Il est vrai que les arbres captent du CO2 dans l’atmosphère pour le transformer (avec de l’eau et de l’énergie solaire) en sucres.

Vérification faite: 2 milliards d’arbres contre les GES?

L’AFFIRMATION: «Cela nous aidera aussi à atteindre près de 40 % de nos cibles de réduction des émissions [de gaz à effet de serre]», lisait-on dans un communiqué de presse du Parti libéral du Canada à propos de sa promesse de planter 2 milliards d’arbres d’ici 10 ans.

LES FAITS

Il est vrai que les arbres captent du CO2 dans l’atmosphère pour le transformer (avec de l’eau et de l’énergie solaire) en sucres. La question est : 2 milliards d’arbres en capteront-ils suffisamment pour combler 40 % des cibles canadiennes de GES?
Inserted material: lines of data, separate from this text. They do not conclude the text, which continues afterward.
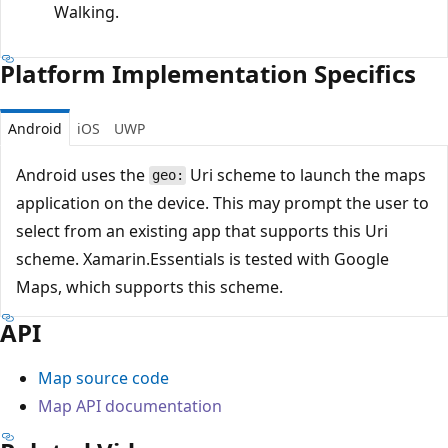
Walking.
Platform Implementation Specifics
Android
iOS
UWP
Android uses the
Uri scheme to launch the maps
geo:
application on the device. This may prompt the user to
select from an existing app that supports this Uri
scheme. Xamarin.Essentials is tested with Google
Maps, which supports this scheme.
API
Map source code
Map API documentation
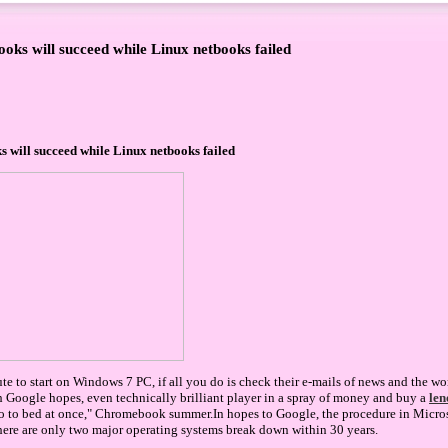
ks will succeed while Linux netbooks failed
will succeed while Linux netbooks failed
e to start on Windows 7 PC, if all you do is check their e-mails of news and the wo
 Google hopes, even technically brilliant player in a spray of money and buy a
len
go to bed at once," Chromebook summer.In hopes to Google, the procedure in Micro
here are only two major operating systems break down within 30 years.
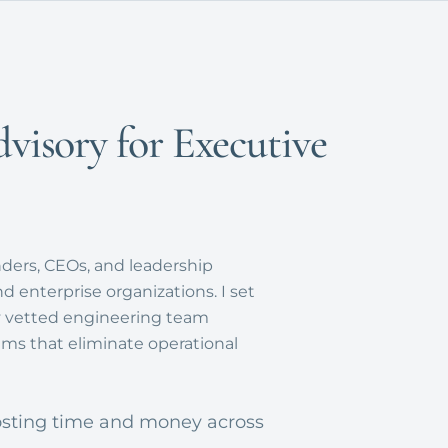
dvisory for Executive
nders, CEOs, and leadership
 enterprise organizations. I set
my vetted engineering team
ms that eliminate operational
sting time and money across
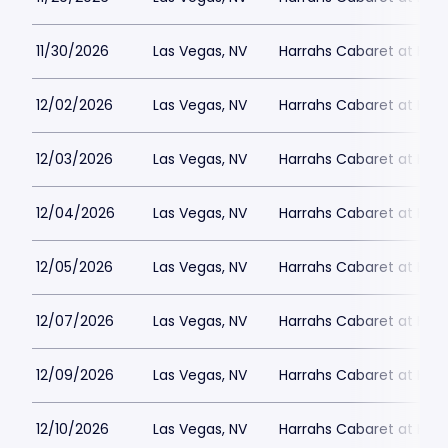
11/30/2026
Las Vegas, NV
Harrahs Cabaret at Harr
12/02/2026
Las Vegas, NV
Harrahs Cabaret at Harr
12/03/2026
Las Vegas, NV
Harrahs Cabaret at Harr
12/04/2026
Las Vegas, NV
Harrahs Cabaret at Harr
12/05/2026
Las Vegas, NV
Harrahs Cabaret at Harr
12/07/2026
Las Vegas, NV
Harrahs Cabaret at Harr
12/09/2026
Las Vegas, NV
Harrahs Cabaret at Harr
12/10/2026
Las Vegas, NV
Harrahs Cabaret at Harr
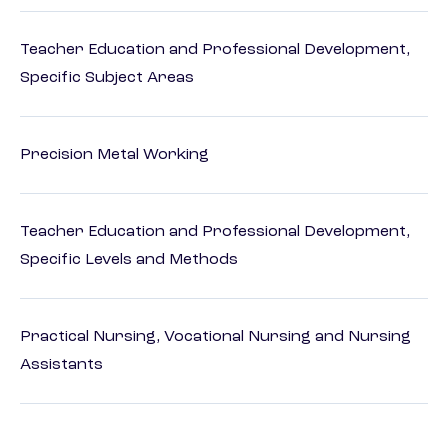
Teacher Education and Professional Development,
Specific Subject Areas
Precision Metal Working
Teacher Education and Professional Development,
Specific Levels and Methods
Practical Nursing, Vocational Nursing and Nursing
Assistants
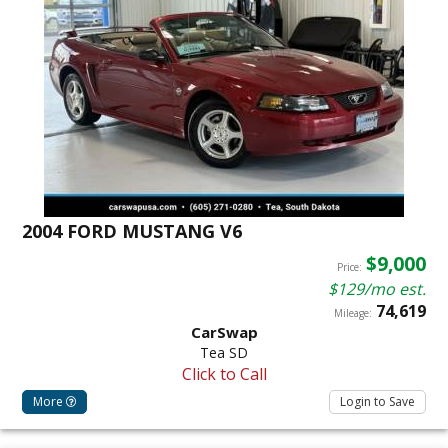
2004 FORD MUSTANG V6
$9,000
Price:
$129/mo est.
74,619
Mileage:
CarSwap
Tea SD
Click to Call
More
Login to Save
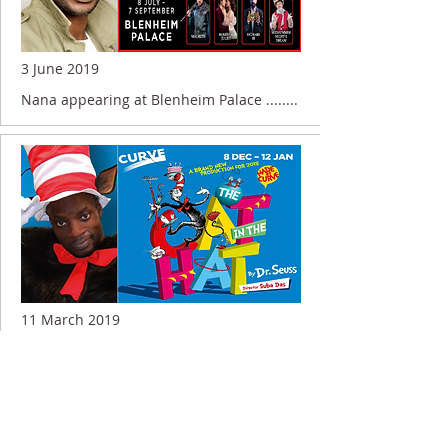
3 June 2019
Nana appearing at Blenheim Palace ........
11 March 2019
Nana appearing in THE CAT IN THE HAT
........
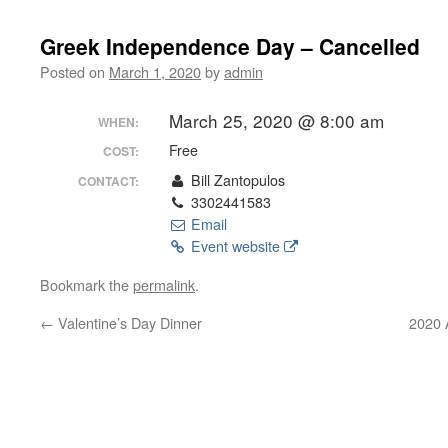
Greek Independence Day – Cancelled
Posted on
March 1, 2020
by
admin
March 25, 2020 @ 8:00 am
WHEN:
Free
COST:
Bill Zantopulos
CONTACT:
3302441583
Email
Event website
Bookmark the
permalink
.
←
Valentine’s Day Dinner
2020 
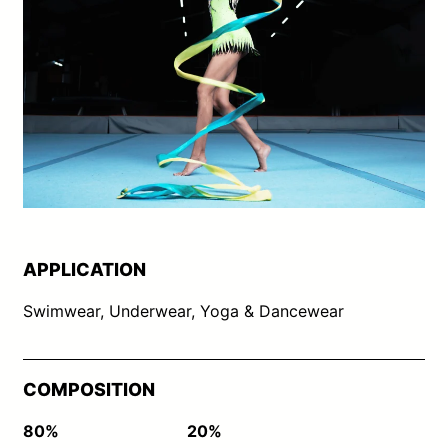
APPLICATION
Swimwear, Underwear, Yoga & Dancewear
COMPOSITION
80%
20%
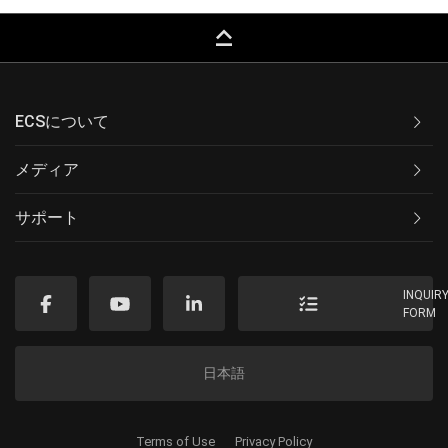
keyboard_capslock
ECSについて
メディア
サポート
INQUIR
FORM
日本語
Terms of Use
Privacy Policy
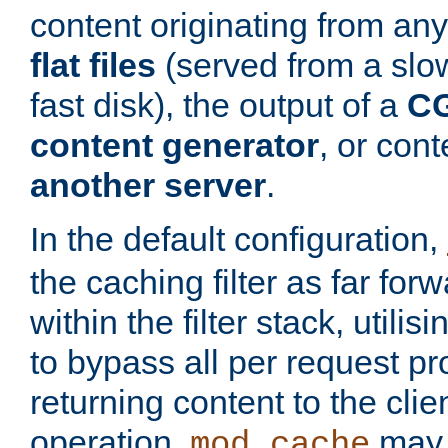
content originating from any
flat files
(served from a slo
fast disk), the output of a
CG
content generator
, or con
another server
.
In the default configuration,
the caching filter as far for
within the filter stack, utilis
to bypass all per request p
returning content to the clie
operation,
may 
mod_cache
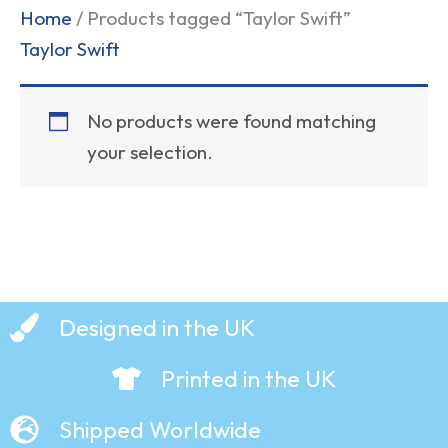
Home
/ Products tagged “Taylor Swift”
Taylor Swift
No products were found matching
your selection.
Designed in the UK
Printed in the UK
Shipped Worldwide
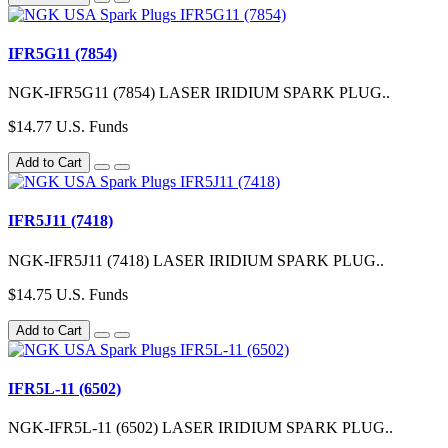
IFR5G11 (7854)
NGK-IFR5G11 (7854) LASER IRIDIUM SPARK PLUG..
$14.77 U.S. Funds
Add to Cart
IFR5J11 (7418)
NGK-IFR5J11 (7418) LASER IRIDIUM SPARK PLUG..
$14.75 U.S. Funds
Add to Cart
IFR5L-11 (6502)
NGK-IFR5L-11 (6502) LASER IRIDIUM SPARK PLUG..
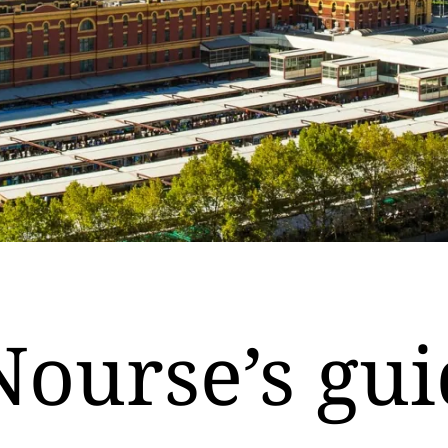
Nourse’s gui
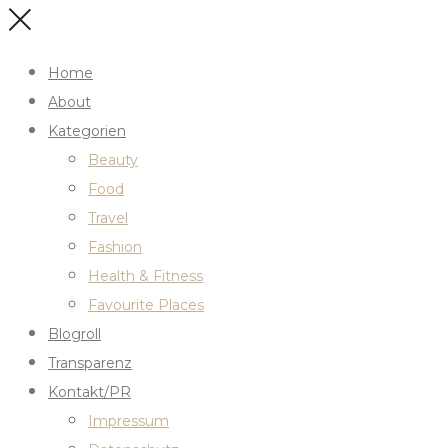
Home
About
Kategorien
Beauty
Food
Travel
Fashion
Health & Fitness
Favourite Places
Blogroll
Transparenz
Kontakt/PR
Impressum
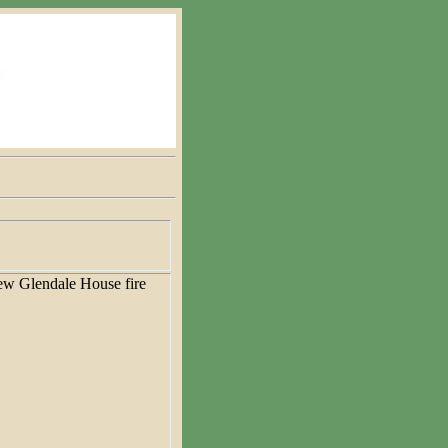
w Glendale House fire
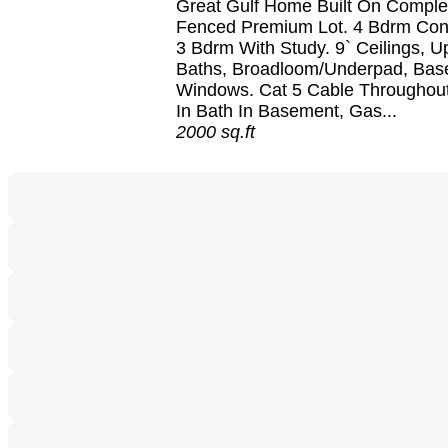
Great Gulf Home Built On Comple
Fenced Premium Lot. 4 Bdrm Con
3 Bdrm With Study. 9` Ceilings, 
Baths, Broadloom/Underpad, Ba
Windows. Cat 5 Cable Throughou
In Bath In Basement, Gas...
2000 sq.ft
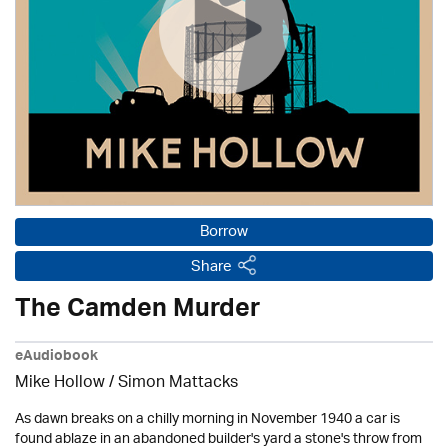
Borrow
Share
The Camden Murder
eAudiobook
Mike Hollow
/ Simon Mattacks
As dawn breaks on a chilly morning in November 1940 a car is
found ablaze in an abandoned builder's yard a stone's throw from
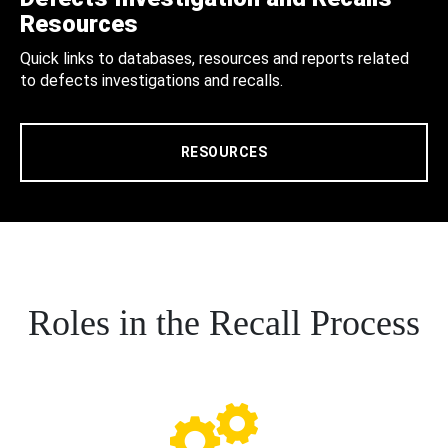
Resources
Quick links to databases, resources and reports related
to defects investigations and recalls.
RESOURCES
Roles in the Recall Process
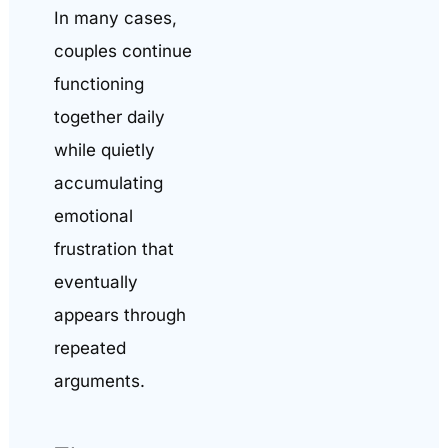
In many cases,
couples continue
functioning
together daily
while quietly
accumulating
emotional
frustration that
eventually
appears through
repeated
arguments.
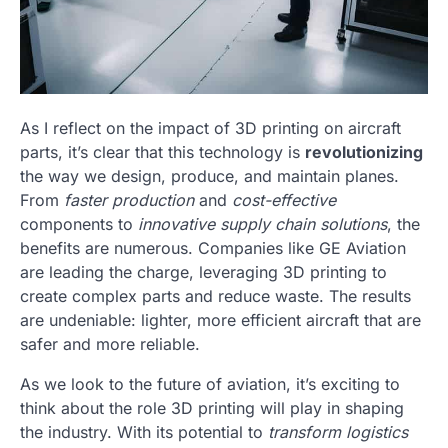
As I reflect on the impact of 3D printing on aircraft
parts, it’s clear that this technology is
revolutionizing
the way we design, produce, and maintain planes.
From
faster production
and
cost-effective
components to
innovative supply chain solutions
, the
benefits are numerous. Companies like GE Aviation
are leading the charge, leveraging 3D printing to
create complex parts and reduce waste. The results
are undeniable: lighter, more efficient aircraft that are
safer and more reliable.
As we look to the future of aviation, it’s exciting to
think about the role 3D printing will play in shaping
the industry. With its potential to
transform logistics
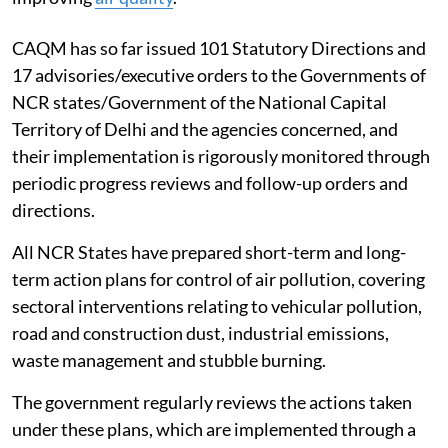
agencies concerned in the region for protecting and
improving
air quality
.
CAQM has so far issued 101 Statutory Directions and
17 advisories/executive orders to the Governments of
NCR states/Government of the National Capital
Territory of Delhi and the agencies concerned, and
their implementation is rigorously monitored through
periodic progress reviews and follow-up orders and
directions.
All NCR States have prepared short-term and long-
term action plans for control of air pollution, covering
sectoral interventions relating to vehicular pollution,
road and construction dust, industrial emissions,
waste management and stubble burning.
The government regularly reviews the actions taken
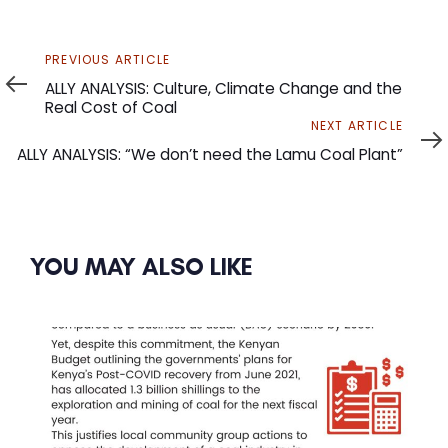
Previous
PREVIOUS ARTICLE
Article
ALLY ANALYSIS: Culture, Climate Change and the
Real Cost of Coal
Next
NEXT ARTICLE
Article
ALLY ANALYSIS: “We don’t need the Lamu Coal Plant”
YOU MAY ALSO LIKE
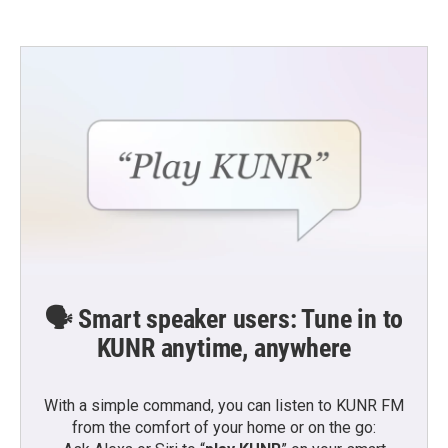
🗣️ Smart speaker users: Tune in to
KUNR anytime, anywhere
With a simple command, you can listen to KUNR FM
from the comfort of your home or on the go:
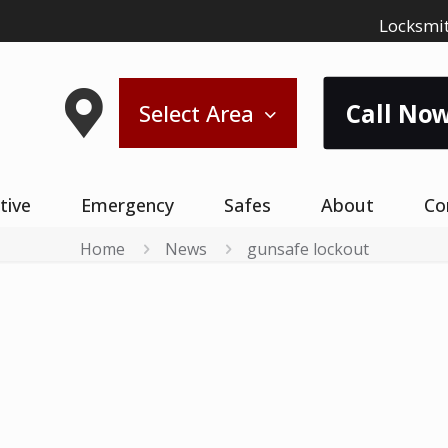
Locksmit
Call Now
Select Area
tive
Emergency
Safes
About
Co
Home
News
gunsafe lockout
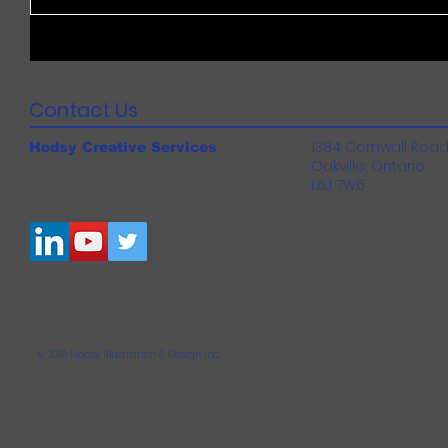
Contact Us
1384 Cornwall Roa
Hodsy Creative Services
Oakville, Ontario
L6J 7W5
© 2018 Hodsy Illustration & Design Inc.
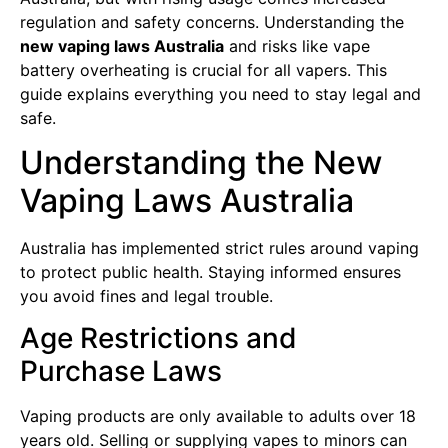
regulation and safety concerns. Understanding the
new vaping laws Australia
and risks like vape
battery overheating is crucial for all vapers. This
guide explains everything you need to stay legal and
safe.
Understanding the New
Vaping Laws Australia
Australia has implemented strict rules around vaping
to protect public health. Staying informed ensures
you avoid fines and legal trouble.
Age Restrictions and
Purchase Laws
Vaping products are only available to adults over 18
years old. Selling or supplying vapes to minors can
Les objectifs du Canada en cette matière sont ceux de l’Accord de Paris, dont les signataires se sont engagés à ramener d’ici 2030 leurs émissions à 30 % sous leurs niveaux de 2005. Le Canada a rejeté 732 mégatonnes (Mt) de gaz carbonique (et équivalents) en 2005, si bien qu’il doit couper ce chiffre de 219 Mt d’ici la fin des années 2020. Les libéraux ont également évoqué une autre cible dans leur communiqué, soit celle d’en arriver à «zéro émission nette» d’ici 2050.

Or, dans un cas comme dans l’autre, les 2 milliards d’arbres sont loin de représenter 40 % des objectifs. Le premier ministre Justin Trudeau a indiqué en conférence de presse que ces arbres allaient retirer 30 Mt de CO2 de l’atmosphère d’ici 2030. Mais cela représente moins de 14 % de l’Accord de Paris (-219 Mt d’ici 2030).

Le constat est le même pour l’autre cible de «zéro émission nette d’ici 2050». D’après le plus récent bilan fédéral, le Canada a émis 704 Mt de GES en 2017. Si rien n’est fait au cours des trois prochaines décennies, cela représente 21 120 Mt d’émissions totales. D’après certaines sources crédibles [bit.ly/2SSe9jM et bit.ly/2K5igX5], un arbre de bonne taille peut capter environ une tonne de CO2 sur 40 ans. Si l’on présume que les 2 milliards d’arbres promis survivent tout ce temps, cela représente donc à 2000 Mt d’ici 2060, donc moins de 10 % de l’objectif à atteindre — avec 10 ans de retard. Et encore, c’est un calcul très optimiste. Par exemple la firme québécoise Arbre Évolution, qui a notamment travaillé avec le Grand Prix de Trois-Rivières pour compenser ses émissions, compte toujours beaucoup moins qu’une tonne par arbre afin de tenir compte de la mortalité, notamment.

Alors comment le PLC arrive-t-il à ce chiffre de 40 %? D’après les réponses des relationnistes du parti, il semble que les libéraux se soient livrés à quelques manipulations statistiques. Environnement Canada a récemment fait des modélisations pour tenter de prédire l’effet des mesures adoptées (taxe sur le carbone et autres) sur les émissions à venir, et a conclu qu’elles n’étaient pas suffisantes pour respecter l’Accord de Paris : les mesures actuellement en vigueur ou prévues manqueraient la cible par 79 Mt [bit.ly/2ntnVh7, p. 5/29]. Et c’est à ce 79 Mt que les libéraux ont comparé le 30 Mt qui sera capté par les arbres plantés, ce qui fait 38 %.

Si l’on appelle les choses par leur nom, cependant cela représente donc 38 % du chemin qu’il resterait à parcourir, pas 38 % «des objectifs».

Et soulignons que l’on parle ici de projections : on n’est pas sûr que les mesures en place réduiront les émissions de GES autant que ne le prévoient les modèles.

Dernier élément pertinent : quand on compense des émissions en plantant des arbres, la règle générale est qu’il faut avoir une forme de «garantie» que les arbres seront conservés pendant au moins 30 ans, sinon 50 — le propriétaire du terrain où ils sont plantés peut s’y engager dans un contrat, par exemple. Or le PLC a éludé une question explicite du Soleil sur ces garanties, disant simplement que «nous travaillerons avec des experts» et «[réfléchirons] soigneusement au type d’arbres que nous plantons et à l’endroit où nous les plantons afin d’arriver à notre objectif».

LE VERDICT

Très exagéré. Pour arriver au chiffre de 40 %, les libéraux ont dû jouer avec les chiffres : ils ont comparé l’effet de leur promesse non pas aux objectifs de l’Accord de Paris, mais au chemin qu’il resterait à faire (en présumant que certaines prévisions se réalisent), ce qui gonfle artificiellement le pourcentage. En réalité, les 2 milliards d’arbres plantés représentent moins de 15 % des objectifs fédéraux.